━━━ Source material

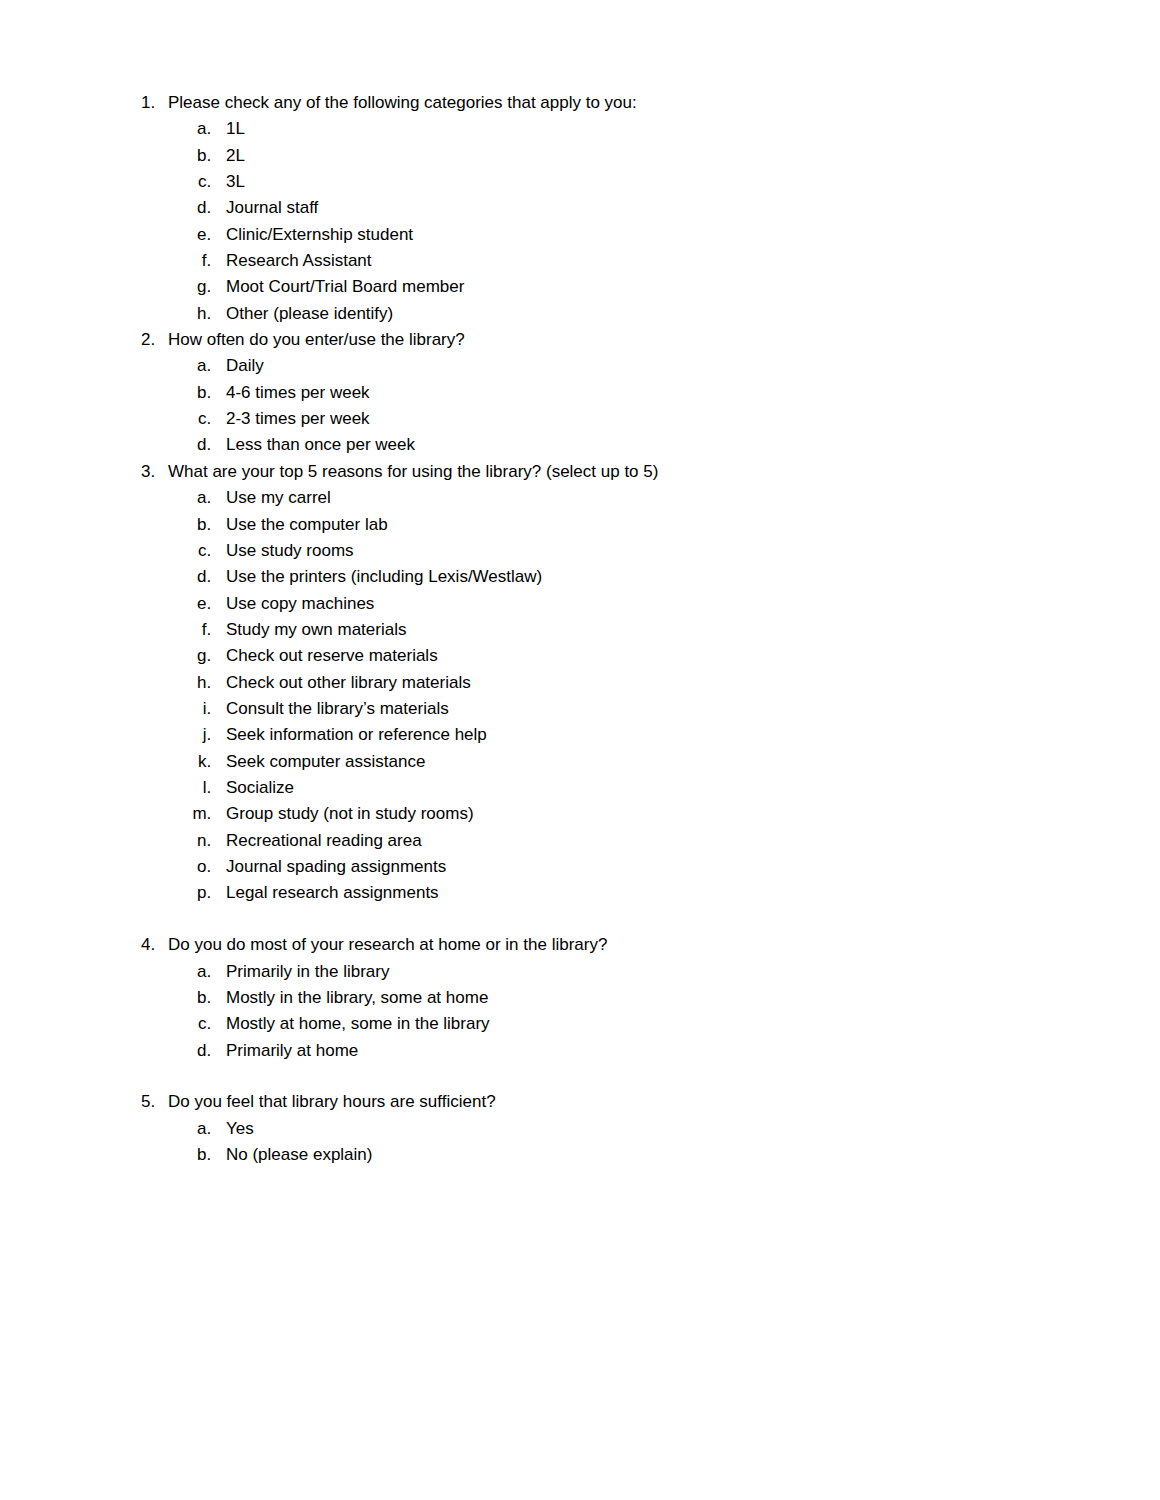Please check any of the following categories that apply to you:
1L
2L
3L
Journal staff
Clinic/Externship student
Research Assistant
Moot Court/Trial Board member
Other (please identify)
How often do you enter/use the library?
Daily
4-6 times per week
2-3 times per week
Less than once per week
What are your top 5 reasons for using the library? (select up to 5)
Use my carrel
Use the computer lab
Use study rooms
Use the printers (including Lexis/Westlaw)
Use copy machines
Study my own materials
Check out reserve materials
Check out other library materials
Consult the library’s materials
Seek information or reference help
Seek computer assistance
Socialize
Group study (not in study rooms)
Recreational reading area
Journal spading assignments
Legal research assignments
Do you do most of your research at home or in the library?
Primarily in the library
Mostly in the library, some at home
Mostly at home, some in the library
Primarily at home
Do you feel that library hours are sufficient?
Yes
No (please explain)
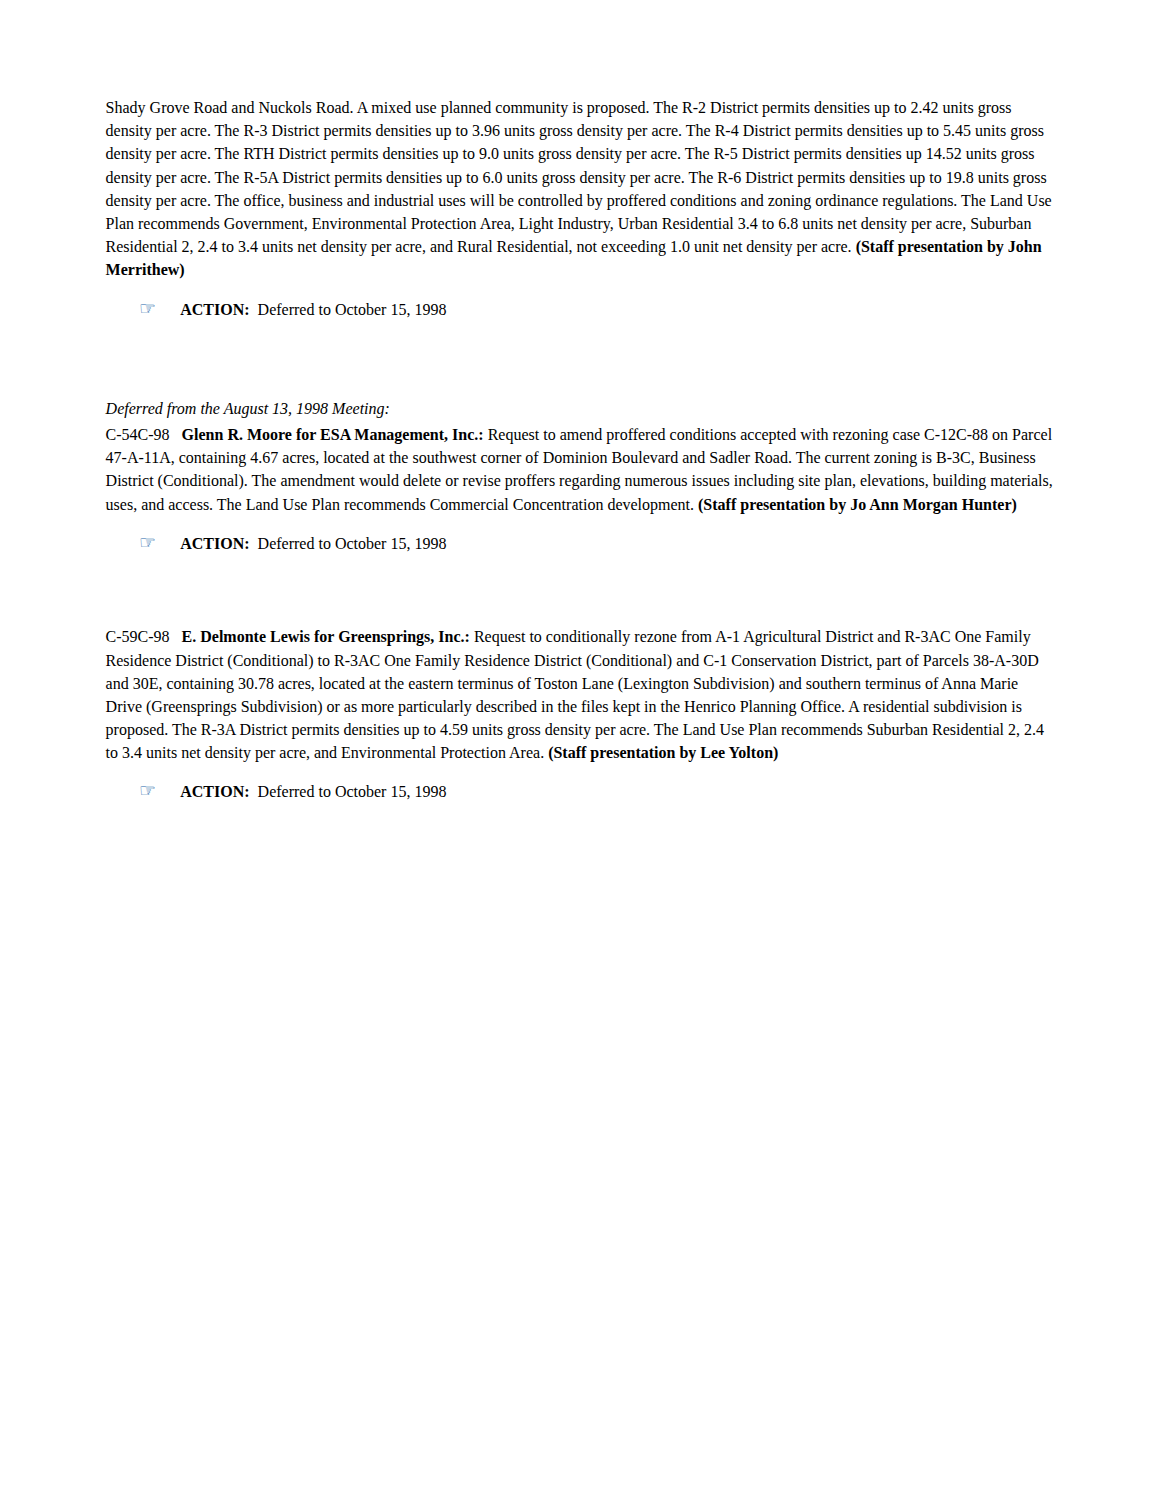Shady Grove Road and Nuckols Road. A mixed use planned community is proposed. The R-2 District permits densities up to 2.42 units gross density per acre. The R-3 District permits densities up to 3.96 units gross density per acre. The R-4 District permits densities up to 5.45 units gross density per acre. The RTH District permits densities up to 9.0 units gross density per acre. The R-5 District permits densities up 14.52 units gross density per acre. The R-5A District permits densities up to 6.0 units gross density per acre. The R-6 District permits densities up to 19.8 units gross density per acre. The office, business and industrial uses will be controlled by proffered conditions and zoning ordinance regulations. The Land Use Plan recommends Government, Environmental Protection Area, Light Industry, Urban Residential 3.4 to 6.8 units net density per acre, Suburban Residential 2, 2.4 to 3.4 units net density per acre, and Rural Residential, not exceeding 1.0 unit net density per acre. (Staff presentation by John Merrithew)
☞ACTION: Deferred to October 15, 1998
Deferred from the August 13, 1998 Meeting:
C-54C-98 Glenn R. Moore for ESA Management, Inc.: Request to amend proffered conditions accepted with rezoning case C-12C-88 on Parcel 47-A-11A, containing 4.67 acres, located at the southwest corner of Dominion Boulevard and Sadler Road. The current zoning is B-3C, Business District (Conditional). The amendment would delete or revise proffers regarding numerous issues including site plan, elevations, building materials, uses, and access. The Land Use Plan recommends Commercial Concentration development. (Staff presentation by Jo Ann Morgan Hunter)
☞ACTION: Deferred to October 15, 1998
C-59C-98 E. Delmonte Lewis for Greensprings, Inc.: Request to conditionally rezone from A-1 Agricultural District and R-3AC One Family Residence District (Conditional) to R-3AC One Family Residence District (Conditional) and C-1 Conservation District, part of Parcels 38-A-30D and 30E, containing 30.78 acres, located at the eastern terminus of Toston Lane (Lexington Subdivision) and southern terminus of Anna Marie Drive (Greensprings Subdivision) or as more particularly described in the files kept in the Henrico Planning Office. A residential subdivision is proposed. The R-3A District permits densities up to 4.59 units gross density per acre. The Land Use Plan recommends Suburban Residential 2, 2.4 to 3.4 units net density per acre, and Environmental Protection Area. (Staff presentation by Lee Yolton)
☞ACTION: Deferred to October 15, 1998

━━━━━━

Task: In the listing, how many lines have the word "some"? Write only that number.

Exercise result: 2